Container ships and oil tankers are seen in the shipping lanes off the coast of Singapore on Friday. Singapore said on Friday it had raised alert levels in the citystate and is taking various measures to harden its security from land checkpoints to the sea.VIVEK PRAKASH / REUTERS

 

Checks tightened at casino resorts, airport after Navy warns of attacks

SINGAPORE - Singapore said on Friday it had raised alert levels in the city-state and beefed up security at its airport and new casino resorts after a warning by its navy of possible attacks on oil tankers in a key shipping lane.

"We received intelligence from our liaison partners about this possible plot to go and attack vessels coming through Singapore waters through the Strait of Malacca," Singapore's Home Affairs Minister Wong Kan Seng told parliament, according to state broadcaster ChannelNews Asia.

The Strait of Malacca is one of the world's busiest shipping lanes. Malaysia and Indonesia said on Thursday they were boosting security after Singapore's navy warned of possible attacks.

Wong said Singapore is taking "various measures" to harden its security from land checkpoints to the sea.

The 900-km long (550 miles) Malacca Strait links Asia with the Middle East and Europe, carrying about 40 percent of the world's trade.

More than 50,000 merchant ships ply through the waterway every year.

The narrow and congested waterway is becoming increasingly important strategically to Beijing, with nearly 80 percent of China's crude oil imports passing through it from the Middle East and Africa.

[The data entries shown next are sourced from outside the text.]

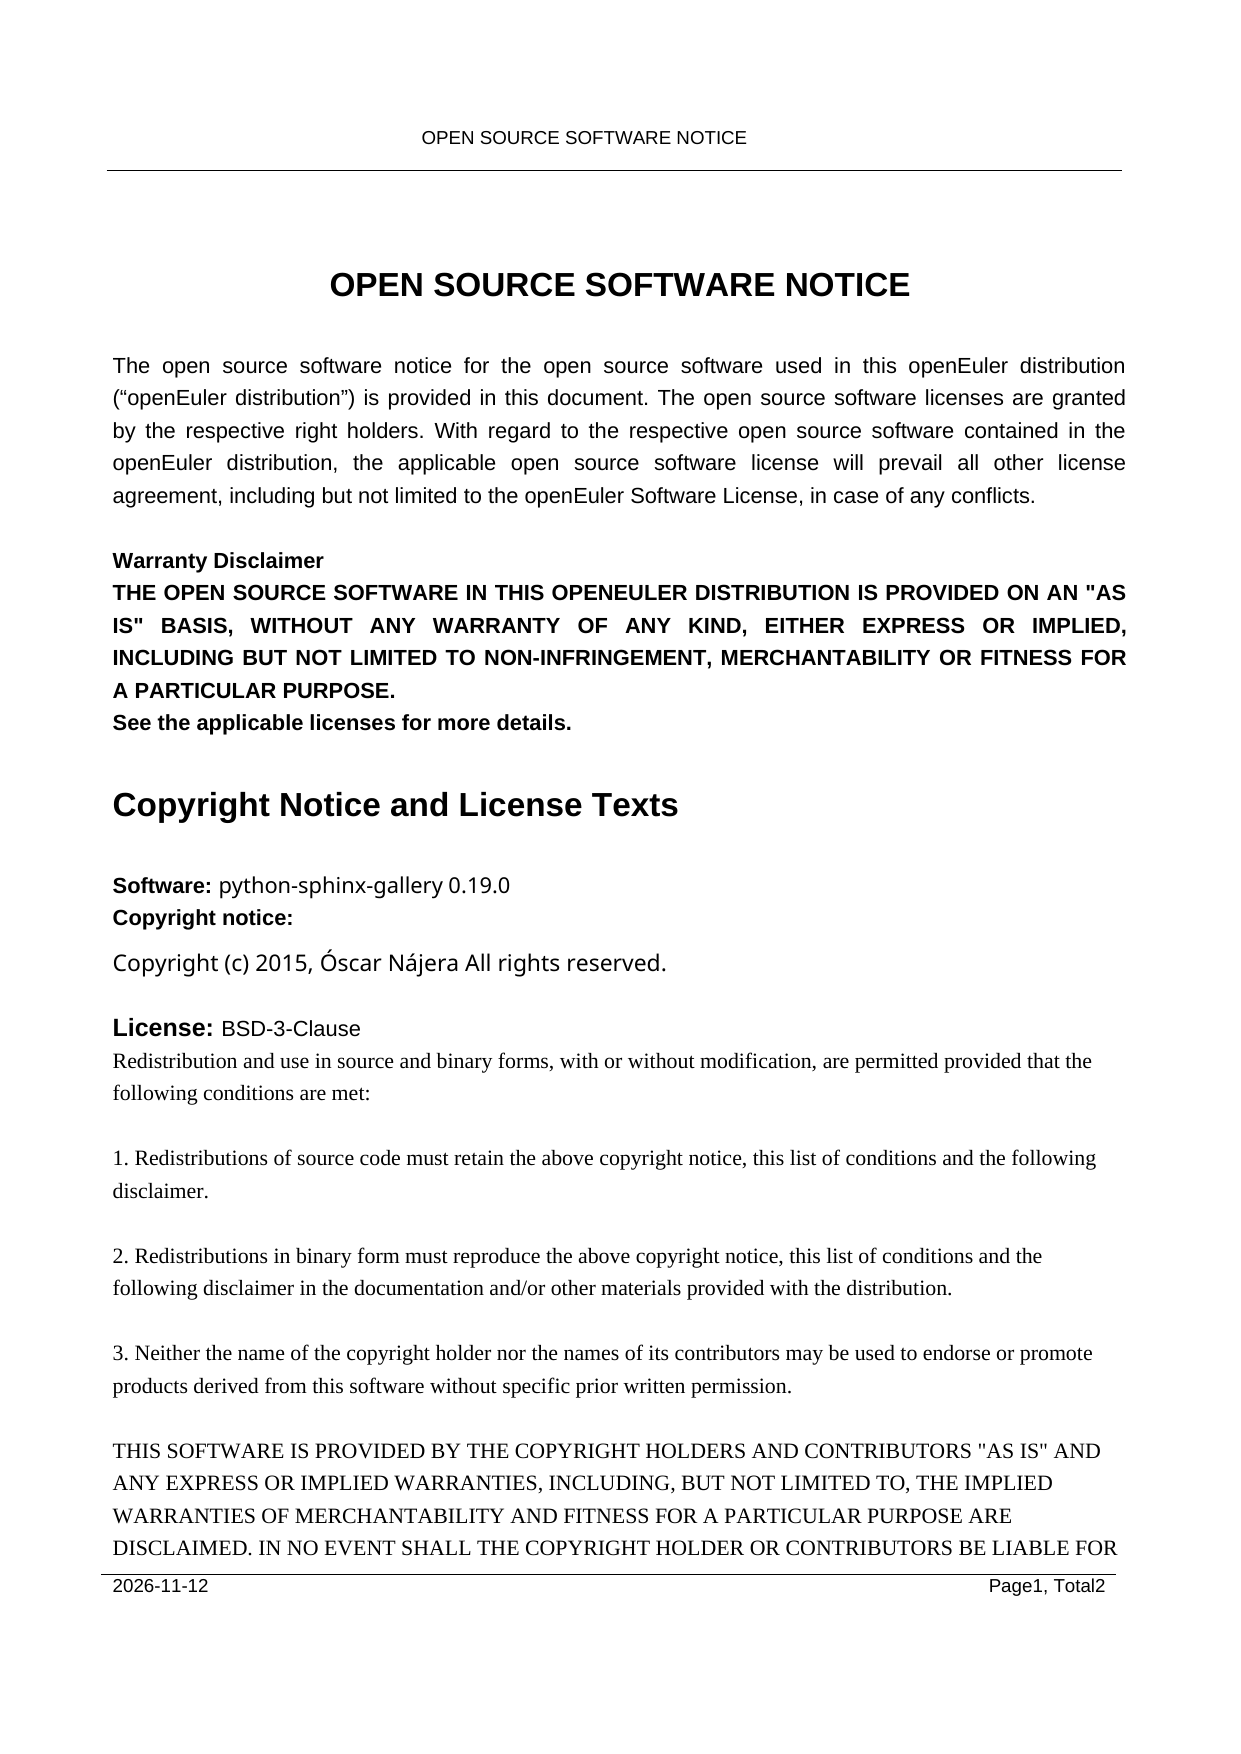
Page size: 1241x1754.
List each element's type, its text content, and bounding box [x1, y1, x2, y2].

text Warranty Disclaimer [112, 544, 1128, 576]
title Software: python-sphinx-gallery 0.19.0 [112, 869, 1128, 901]
text The open source software notice for the open source software used in this openEuler distribution (“openEuler distribution”) is provided in this document. The open source software licenses are granted by the respective right holders. With regard to the respective open source software contained in the openEuler distribution, the applicable open source software license will prevail all other license agreement, including but not limited to the openEuler Software License, in case of any conflicts. [112, 349, 1128, 511]
text Copyright (c) 2015, Óscar Nájera All rights reserved. [112, 947, 1128, 1012]
text License: BSD-3-Clause [112, 1012, 1128, 1044]
text OPEN SOURCE SOFTWARE NOTICE [112, 251, 1128, 316]
text Copyright Notice and License Texts [112, 771, 1128, 836]
text Copyright notice: [112, 901, 1128, 934]
text THE OPEN SOURCE SOFTWARE IN THIS OPENEULER DISTRIBUTION IS PROVIDED ON AN "AS IS" BASIS, WITHOUT ANY WARRANTY OF ANY KIND, EITHER EXPRESS OR IMPLIED, INCLUDING BUT NOT LIMITED TO NON-INFRINGEMENT, MERCHANTABILITY OR FITNESS FOR A PARTICULAR PURPOSE. See the applicable licenses for more details. [112, 576, 1128, 739]
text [112, 1044, 1128, 1564]
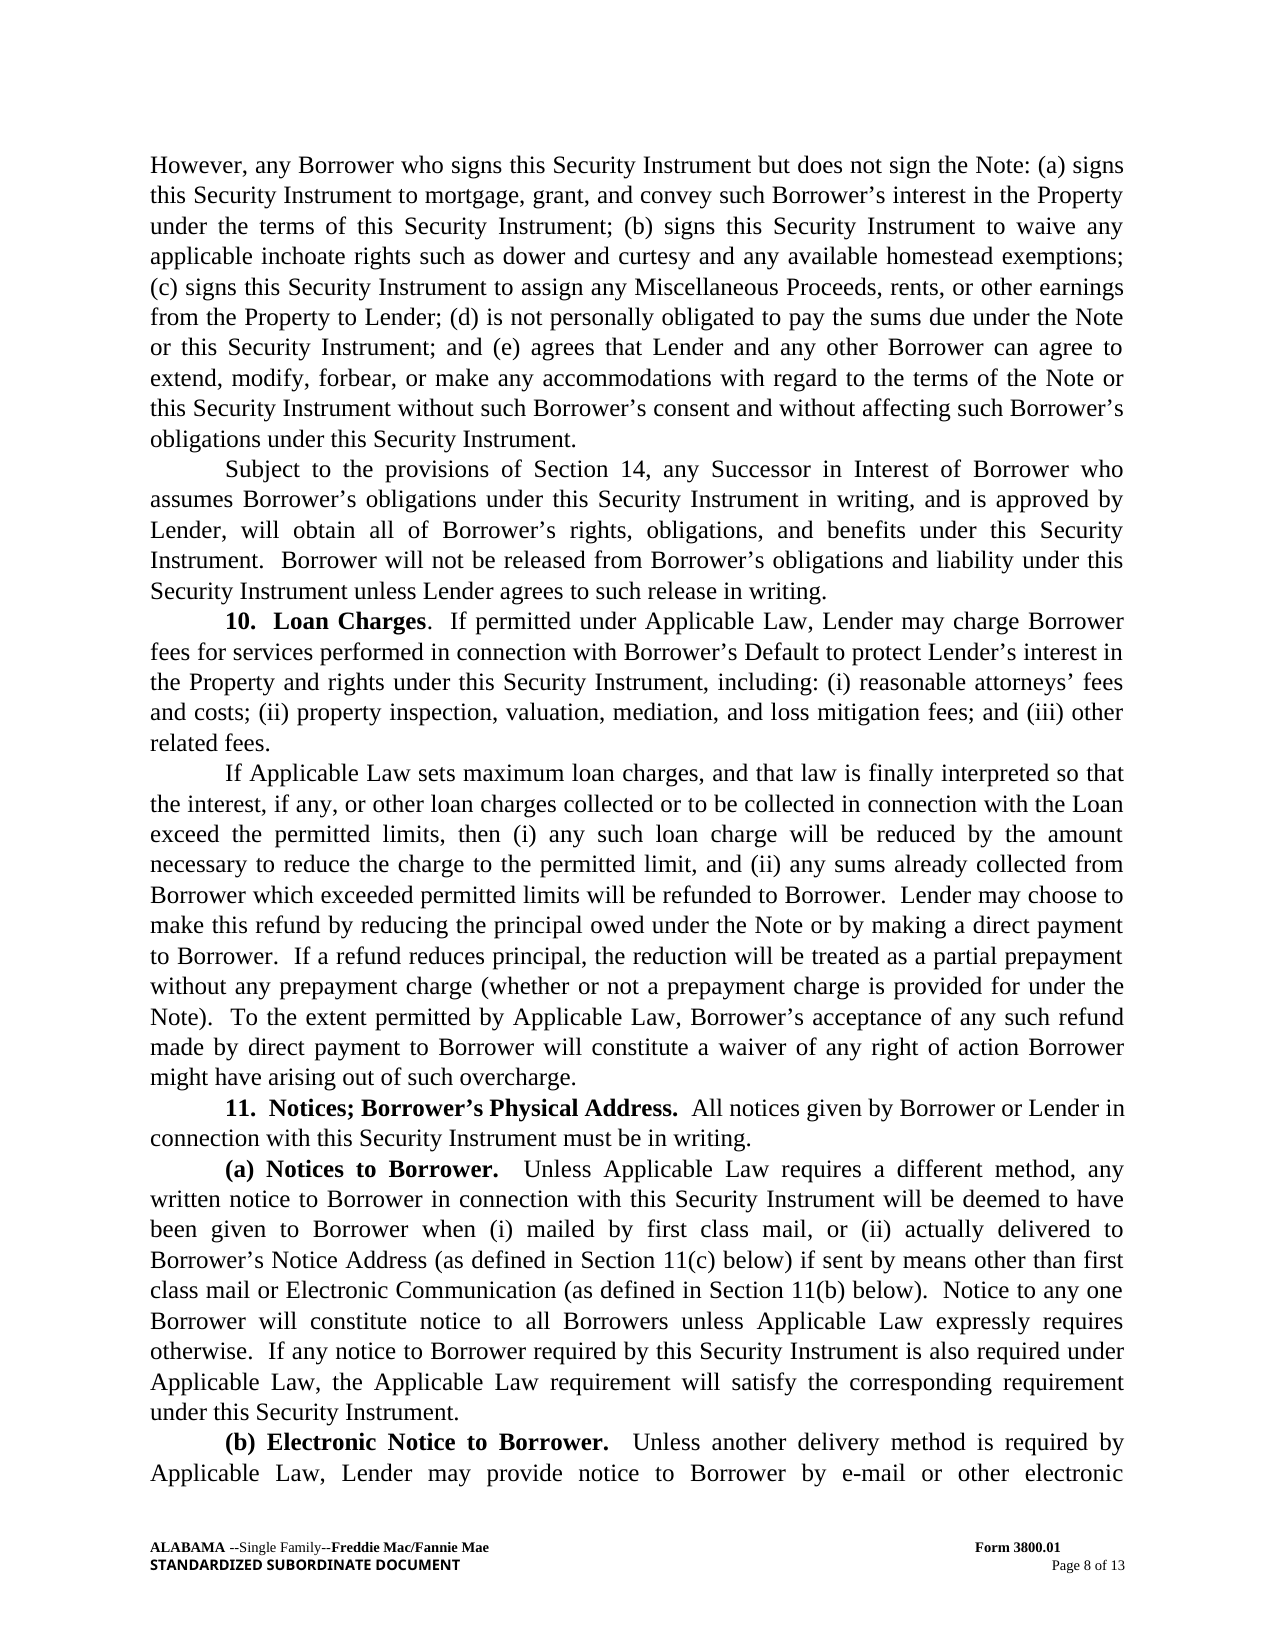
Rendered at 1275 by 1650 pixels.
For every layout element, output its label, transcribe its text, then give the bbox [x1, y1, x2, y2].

An attack that closed the Strait of Malacca or the Singapore port even temporarily could have a disproportionate impact on global trade, since Singapore is the world's top container shipping port and biggest ship refuelling hub.

Thursday's warning did not name a group or say where the intelligence it was based on came from but militants have long had Singapore in their sights.

A Jemaah Islamiyah plot for multiple attacks on the city-state was uncovered in December 2001.

Internal security and policing in Singapore are far ahead of neighboring states, but the escape of an al Qaida-linked militant, Mas Selamat Kastari, from prison in 2008 was a lapse that showed security is not infallible.